Monday, April 16, 2018

Charles & Colvard reported revenue growth of 26.9% year-on-year to $ 28.49 million for the fiscal year ended December 31, 2013, Rapaport reported. However, operating expenses and expenses for the reporting year jumped by 35.5% to $ 30.07 million, which resulted in the company completing the year with a net loss of $ 1.29 million compared to a profit of $ 4.38 million a year earlier.
Sales of unmanaged moissanites increased 23% to $ 18.5 million during the year, and final jewelry sales jumped 34% to $ 10 million. Wholesale sales increased 78% to $ 2.9 million.
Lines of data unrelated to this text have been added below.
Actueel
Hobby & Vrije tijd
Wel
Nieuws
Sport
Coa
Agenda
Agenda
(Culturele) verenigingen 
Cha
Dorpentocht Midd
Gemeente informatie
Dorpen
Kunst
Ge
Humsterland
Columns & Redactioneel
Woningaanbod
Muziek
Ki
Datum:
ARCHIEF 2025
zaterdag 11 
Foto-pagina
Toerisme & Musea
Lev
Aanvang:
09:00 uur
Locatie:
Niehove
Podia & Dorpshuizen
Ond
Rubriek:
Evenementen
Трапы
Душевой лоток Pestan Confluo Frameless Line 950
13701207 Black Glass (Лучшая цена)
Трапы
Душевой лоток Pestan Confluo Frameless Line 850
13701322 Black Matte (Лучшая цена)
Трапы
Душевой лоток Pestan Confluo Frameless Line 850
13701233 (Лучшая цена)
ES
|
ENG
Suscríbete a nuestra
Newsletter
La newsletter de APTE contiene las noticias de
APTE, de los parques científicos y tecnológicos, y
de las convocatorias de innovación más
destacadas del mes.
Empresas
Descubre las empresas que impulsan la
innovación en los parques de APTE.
International sales rose 40% to $ 7 million. , 8 million.
The company explained that the comparative analysis of revenues is complicated by the fact that net income for 2012 accounted for a deferred tax on profits of $ 3.8 million.
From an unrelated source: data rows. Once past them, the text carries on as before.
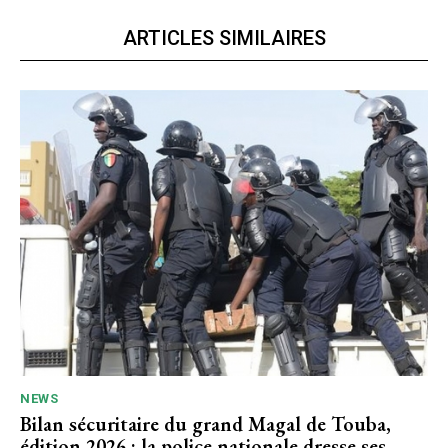
ARTICLES SIMILAIRES
NEWS
Bilan sécuritaire du grand Magal de Touba,
édition 2026 : la police nationale dresse ses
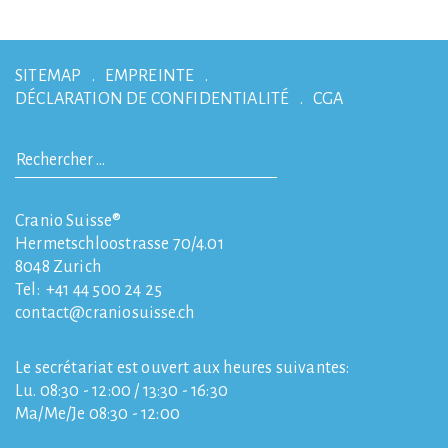
SITEMAP
EMPREINTE
DÉCLARATION DE CONFIDENTIALITÉ
CGA
Cranio Suisse®
Hermetschloostrasse 70/4.01
8048
Zurich
Tel:
+41 44 500 24 25
contact
craniosuisse.ch
Le secrétariat est ouvert aux heures suivantes:
Lu. 08:30 - 12:00 / 13:30 - 16:30
Ma/Me/Je 08:30 - 12:00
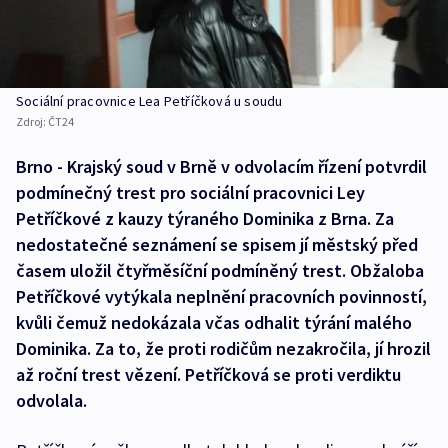
Sociální pracovnice Lea Petříčková u soudu
Zdroj:
ČT24
Brno - Krajský soud v Brně v odvolacím řízení potvrdil
podmínečný trest pro sociální pracovnici Ley
Petříčkové z kauzy týraného Dominika z Brna. Za
nedostatečné seznámení se spisem jí městský před
časem uložil čtyřměsíční podmíněný trest. Obžaloba
Petříčkové vytýkala neplnění pracovních povinností,
kvůli čemuž nedokázala včas odhalit týrání malého
Dominika. Za to, že proti rodičům nezakročila, jí hrozil
až roční trest vězení. Petříčková se proti verdiktu
odvolala.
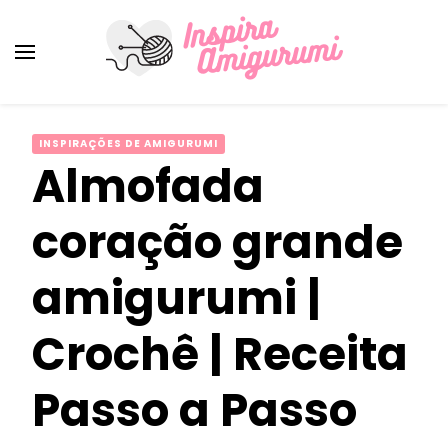
Amigurumi Passo a Passo
Inspirações e Receitas de Amigurumi
INSPIRAÇÕES DE AMIGURUMI
Almofada
coração grande
amigurumi |
Crochê | Receita
Passo a Passo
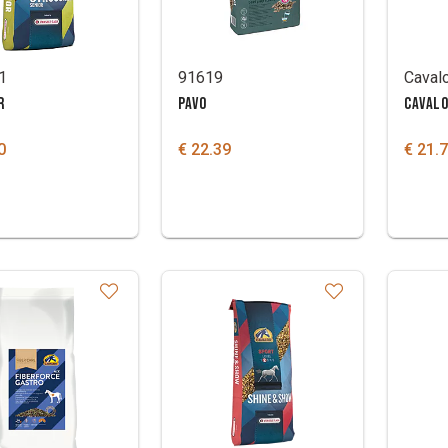
1
91619
R
PAVO
CAVAL
0
€ 22.39
€ 21.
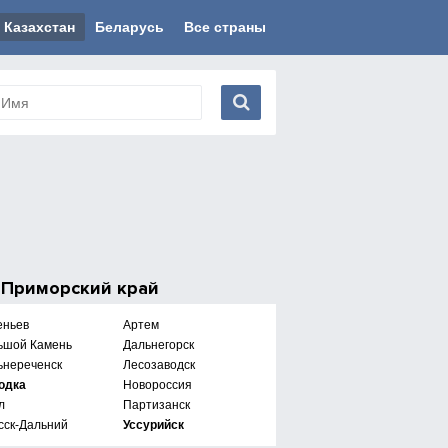
Казахстан
Беларусь
Все страны
е
Приморский край
еньев
Артем
ьшой Камень
Дальнегорск
ьнереченск
Лесозаводск
одка
Новороссия
л
Партизанск
сск-Дальний
Уссурийск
"Last year, we took further steps to implement the strategy of progressive growth, calculated for four years from 2010," said Randy N. McCullough, CEO of Charles & Colvard. "We received an average annual revenue growth of 30% over the past four years and also invested in management and infrastructure to prepare for business opportunities in 2014 and beyond."
"In 2014, we will focus on improving profitability and business growth in several areas, including attracting new customers and using new channels, and increasing consumer awareness of the Forever Brilliant® brand," McCullag said.